Potential use of routine databases in health technology assessment

J Raftery,^1* P Roderick² and A Stevens¹

¹ Department of Health Economics, University of Birmingham, UK
² Health Care Research Unit, University of Southampton, UK

* Corresponding author

Introduction

This report defines health technology assessment to include the investigation of (i) effectiveness, (ii) diffusion and equity and (iii) cost – all as applied to the range of health technologies (HTs) including pharmaceuticals, devices, procedures and settings. Key characteristics of routine data are regular collection, standard definitions, obligatory completion and representative coverage.

Aims

The aims of this study were to:

develop criteria for classifying databases in relation to their potential use in HT assessment
list the databases of relevance in the UK
apply the criteria for classifying databases to that list
explore the extent to which prioritised databases could pick up those HTs being assessed by the National Coordinating Centre for Health Technology Assessment (NCCHTA)
investigate the extent to which these databases have been used in HT assessment
explore the degree to which databases, so used, have been validated
estimate the cost of the prioritised databases
make suggestions for facilitating the use of routine data for HT assessment.

Methods

A ‘first principles’ examination of the data necessary for each type of HT assessment was central to aim 1, supplemented by literature searches and a historical review.

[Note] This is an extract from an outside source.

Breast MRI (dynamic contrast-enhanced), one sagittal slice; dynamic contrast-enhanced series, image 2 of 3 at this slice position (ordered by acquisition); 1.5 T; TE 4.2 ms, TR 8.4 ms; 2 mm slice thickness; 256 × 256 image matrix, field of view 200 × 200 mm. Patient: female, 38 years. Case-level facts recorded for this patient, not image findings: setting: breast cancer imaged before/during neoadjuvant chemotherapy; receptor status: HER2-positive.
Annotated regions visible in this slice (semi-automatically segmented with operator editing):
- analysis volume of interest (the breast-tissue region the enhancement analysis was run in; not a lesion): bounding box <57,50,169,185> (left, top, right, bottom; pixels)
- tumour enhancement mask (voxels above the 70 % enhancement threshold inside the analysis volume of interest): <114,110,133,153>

A long list (aim 2) was developed using selected literature and by networking with people with relevant experience.

The principal investigators applied the criteria to the long list (aim 3) using annotations of each. Comments of the ‘keepers’ of the prioritised databases were incorporated.

For aim 4, details of 161 topics funded by the NHS R&D Health Technology Assessment (HTA) programme were reviewed iteratively by the principal investigators.

Uses of databases in HT assessments (aim 5) were identified by literature searches, which included the title of each prioritised database as a keyword. Annual reports of databases were examined and ‘keepers’ queried. Each identified use was checked by the three principal investigators.

The validity of each database (aim 6) was assessed using criteria based on a literature search and involvement by the authors in a national academic network. The ‘keepers’ of databases were queried.

The costs of databases (aim 7) were established from annual reports, enquiries to ‘keepers’ of databases and ‘guesstimates‘ based on cost per record.

The proposals under aim 8 were based on the above and discussion between authors.

Results

To be of value in HT assessment, databases must at least identify a well-defined HT. Additional dimensions depend on the type of HT assessment. For assessing effectiveness, equity and diffusion, routine databases were classified into three broad groups:

group I databases, identifying both HTs and health states
group II databases, identifying the HTs, but not a health state
group III databases, identifying health states, but not an HT.

Group I datasets were disaggregated into clinical registries, clinical administrative databases and population-oriented databases. Group III were disaggregated into adverse event reporting, confidential enquiries, disease-only registers and health surveys.

Databases in group I can be used not only to assess effectiveness but also to assess diffusion and equity. Databases in group II can only assess diffusion. Group III has restricted scope for assessing HTs, except for analysis of adverse events.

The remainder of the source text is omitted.